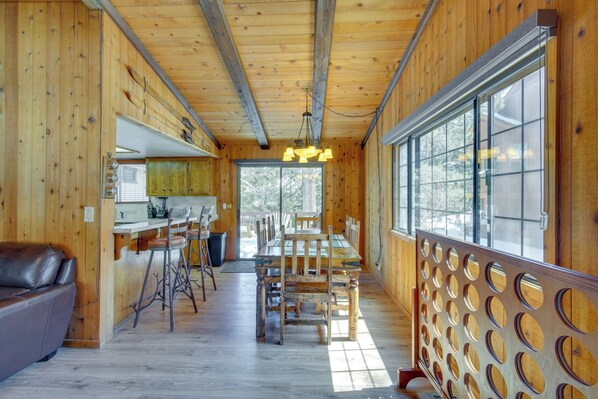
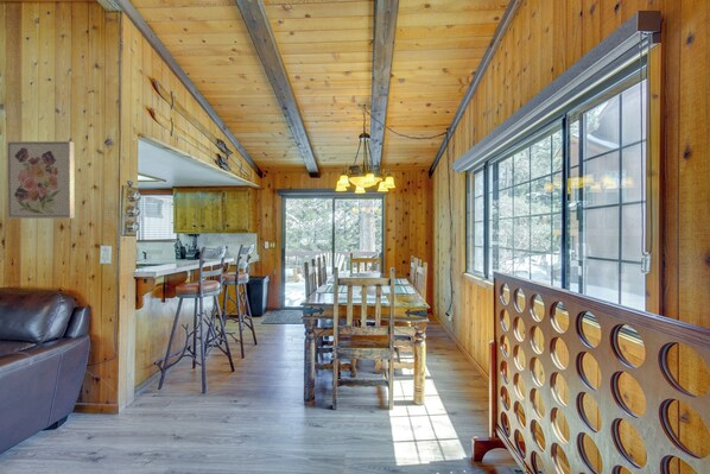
+ wall art [6,140,76,220]
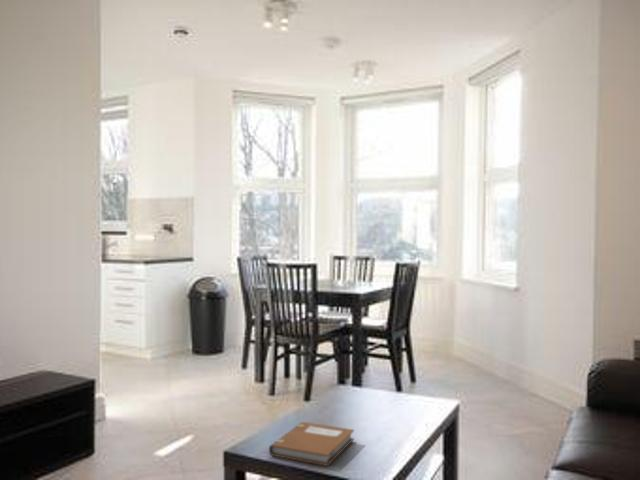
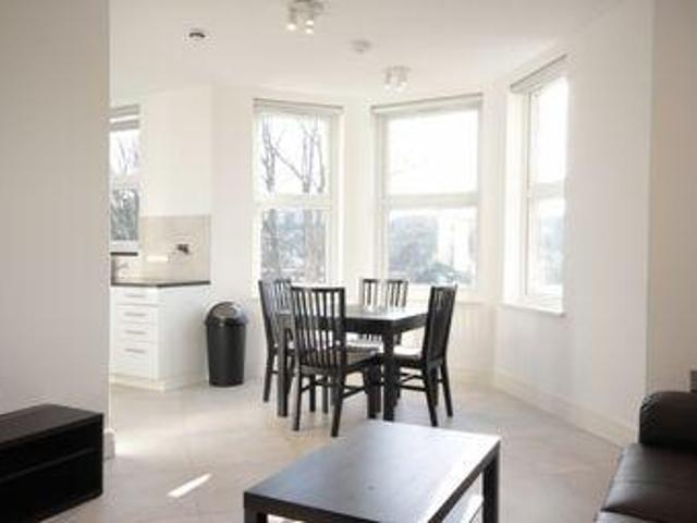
- notebook [268,421,355,467]
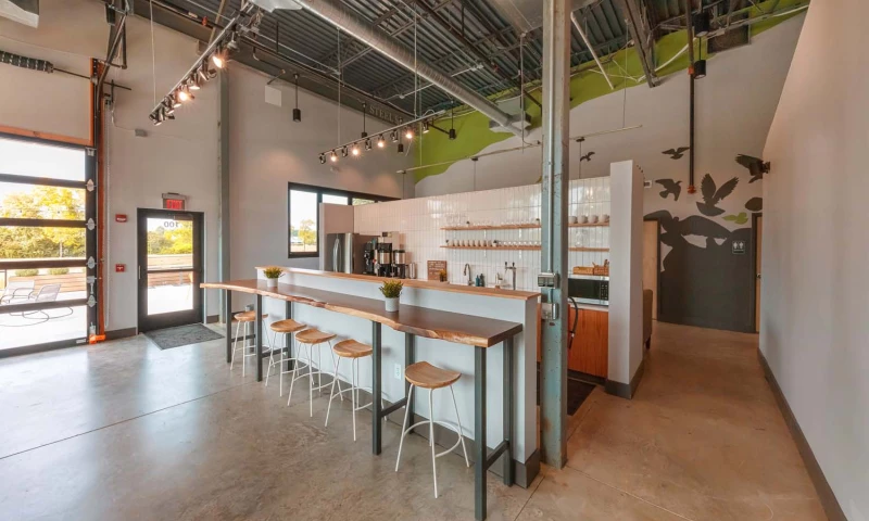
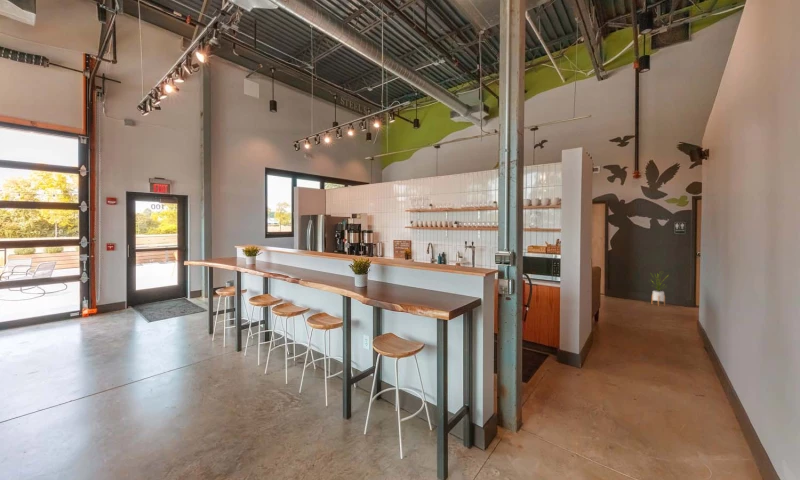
+ house plant [646,271,668,307]
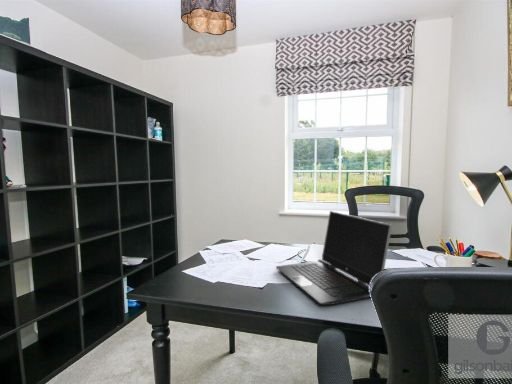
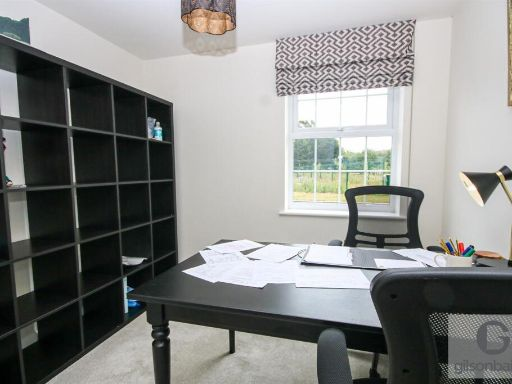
- laptop computer [275,210,393,306]
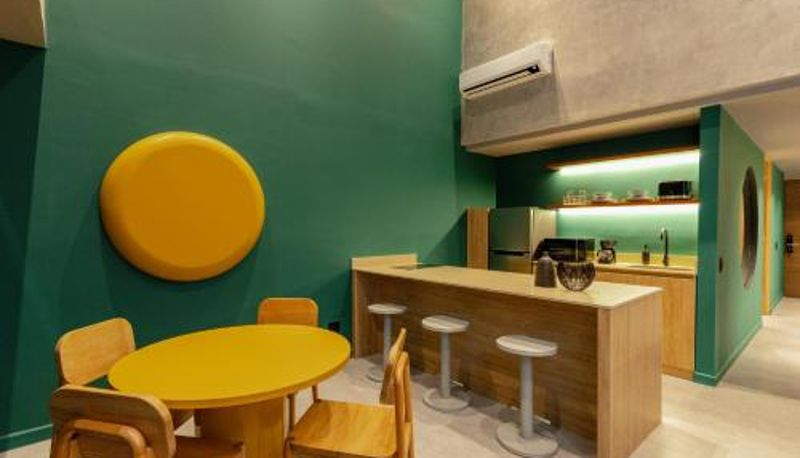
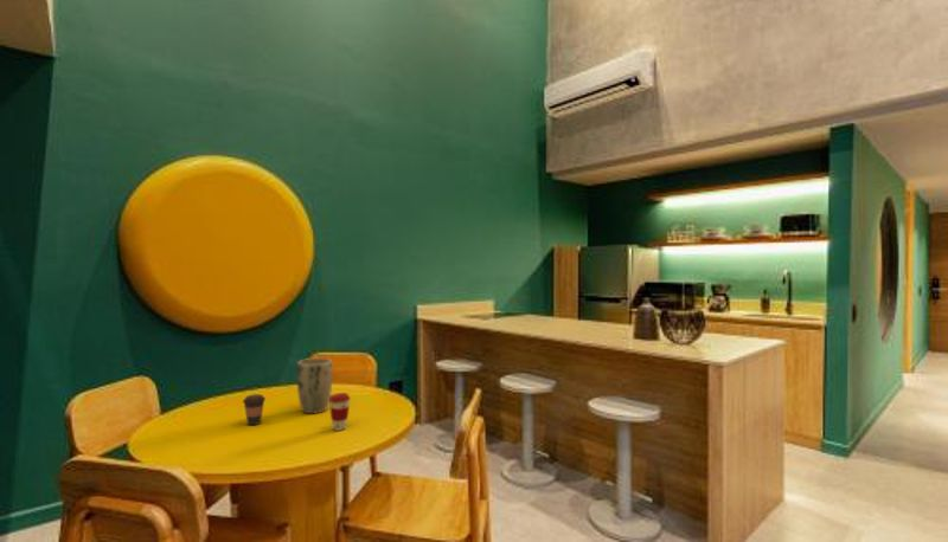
+ coffee cup [328,392,352,432]
+ plant pot [296,357,333,414]
+ coffee cup [242,393,267,426]
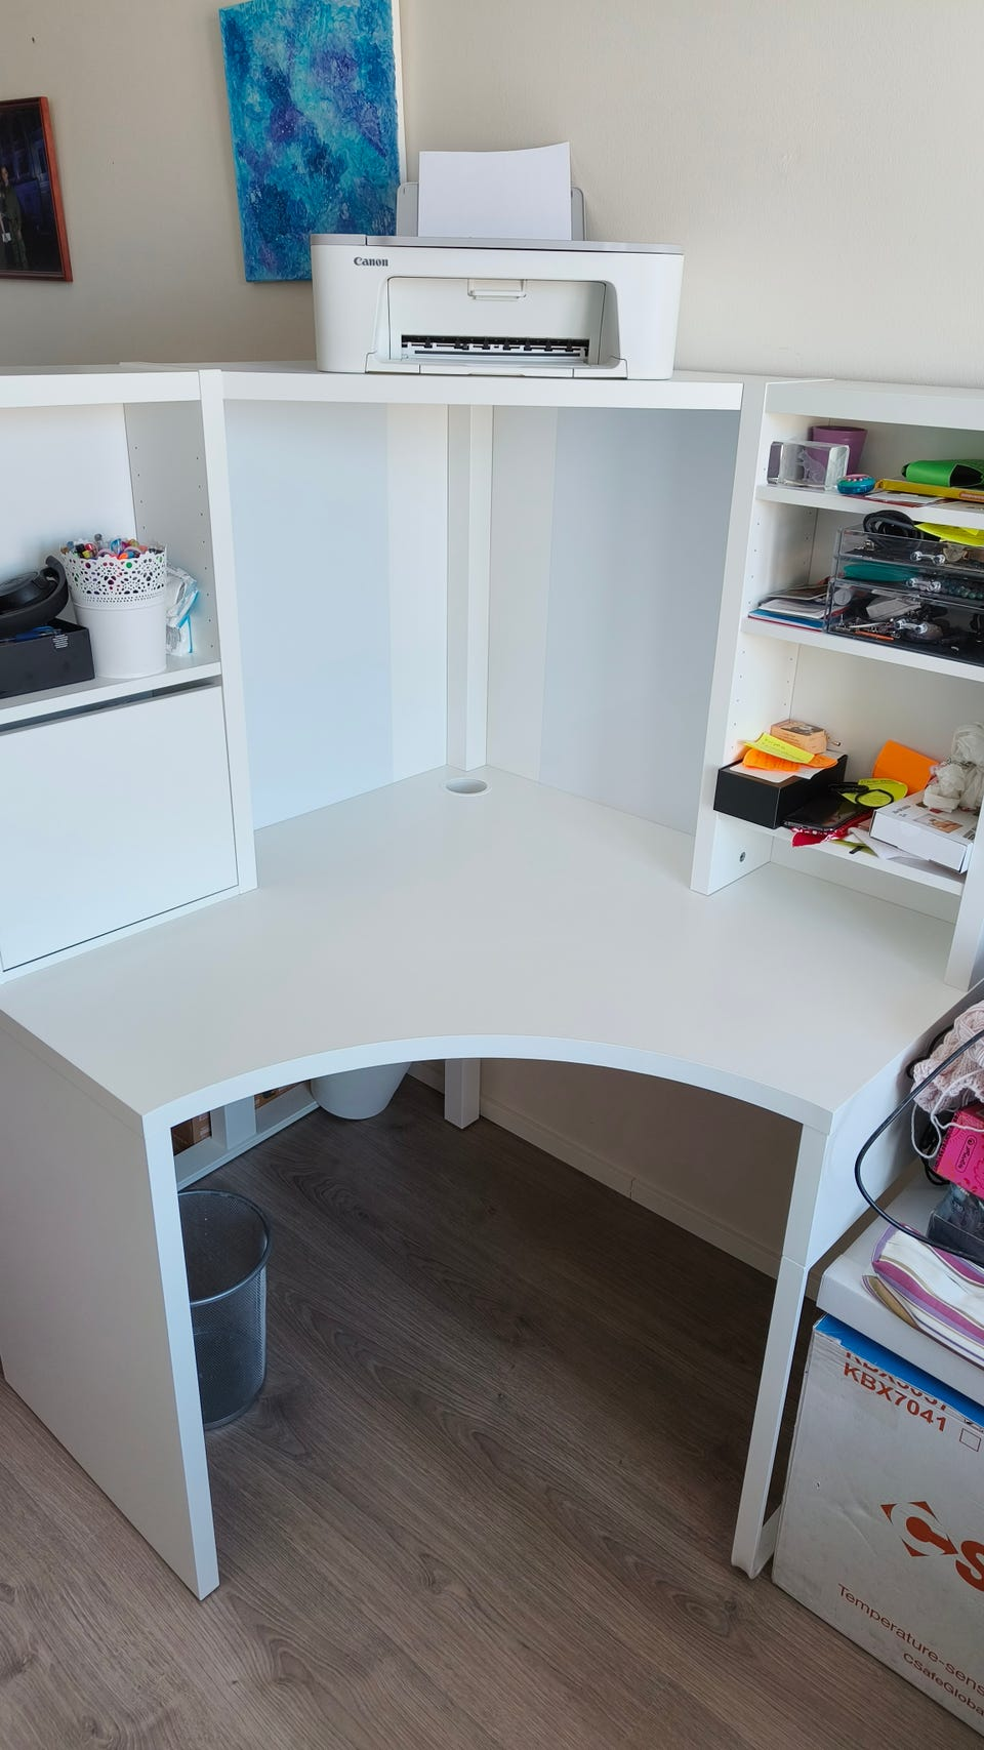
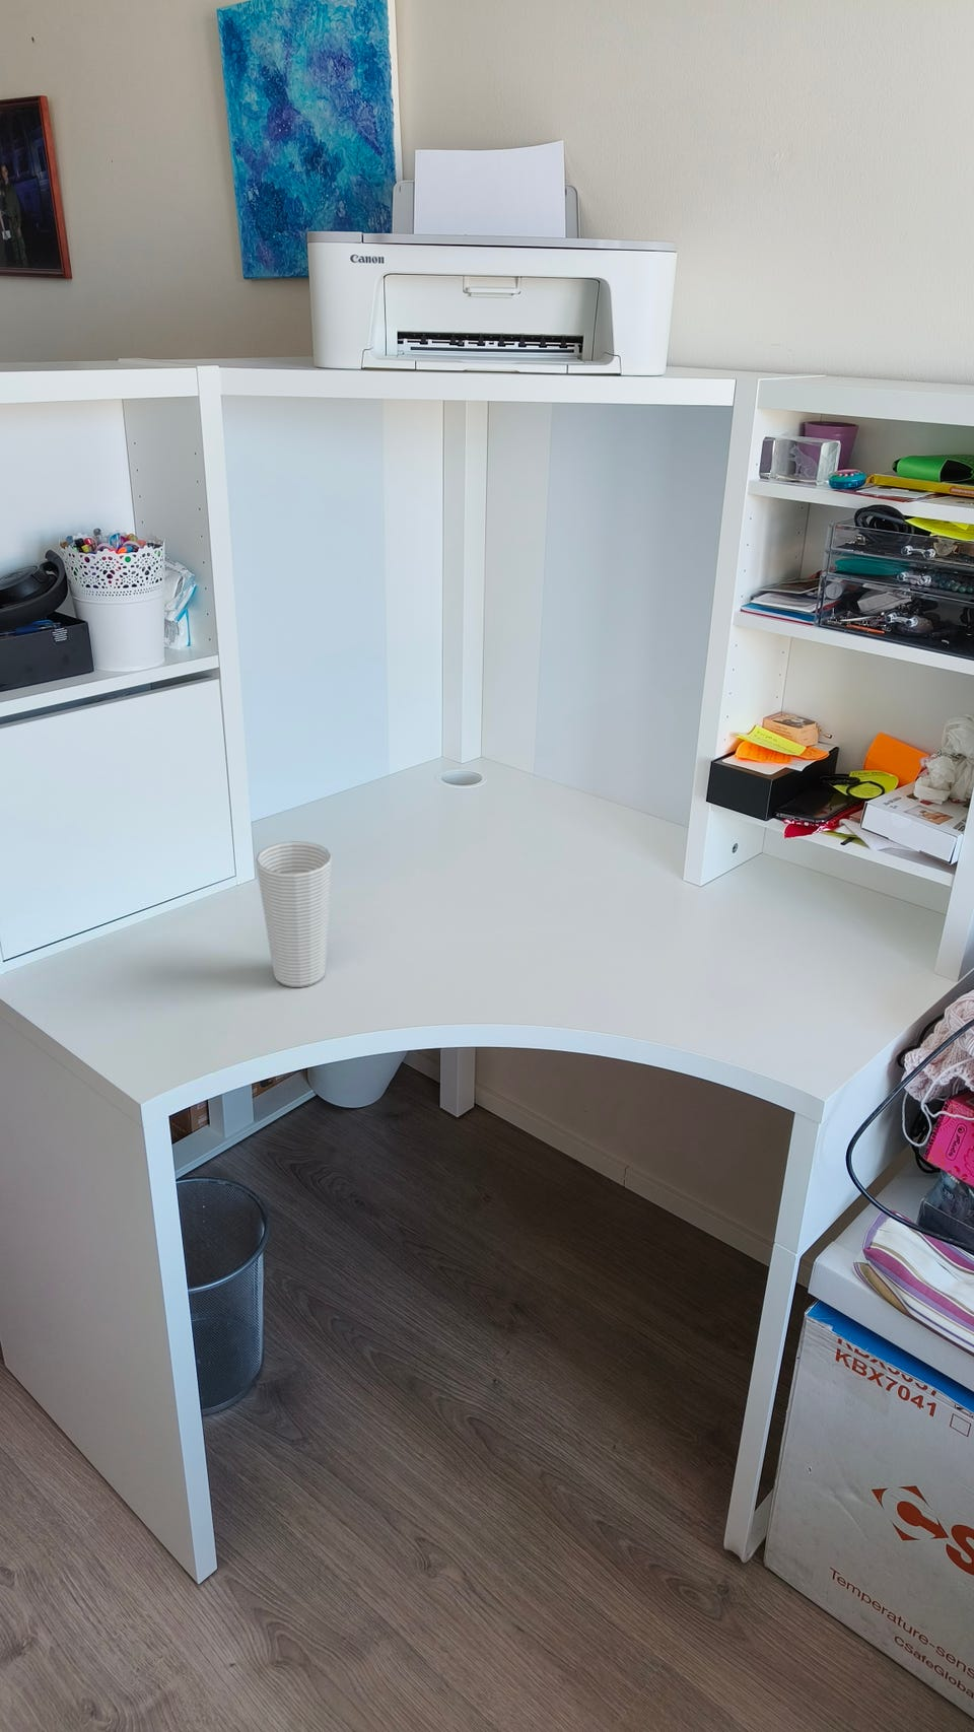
+ cup [255,841,333,989]
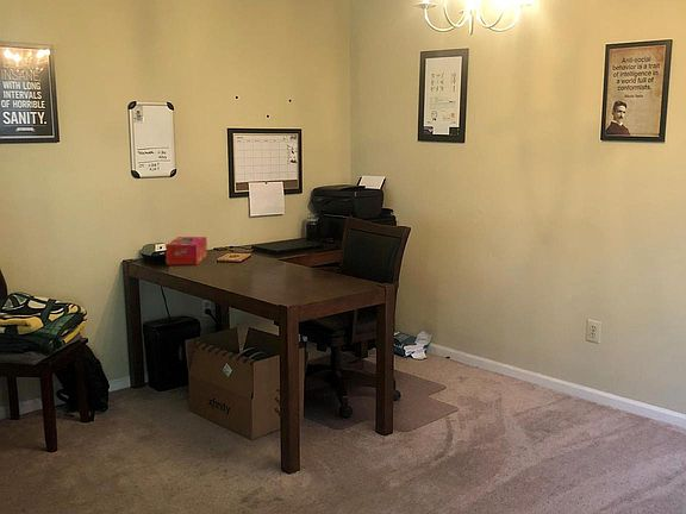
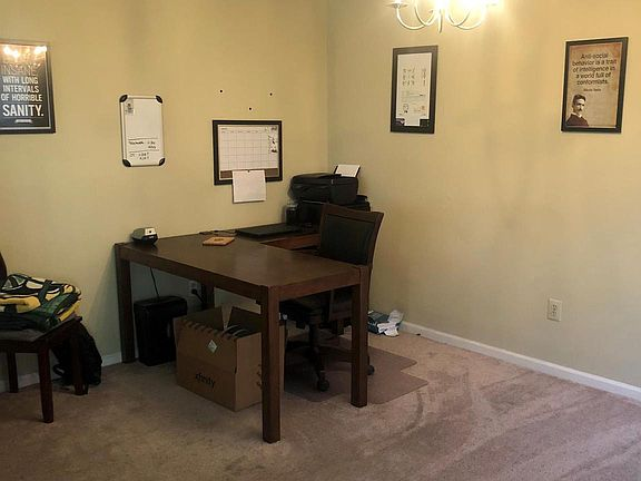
- tissue box [164,236,208,265]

• • • • •

**Problem to solve:** Excluding the pictures, retype the line containing "- laptop computer [275,210,393,306]" and all lines after it down to the end of the data above.

**Answer box:**
- laptop computer [275,210,393,306]
+ coffee cup [328,392,352,432]
+ plant pot [296,357,333,414]
+ coffee cup [242,393,267,426]
+ cup [255,841,333,989]
- tissue box [164,236,208,265]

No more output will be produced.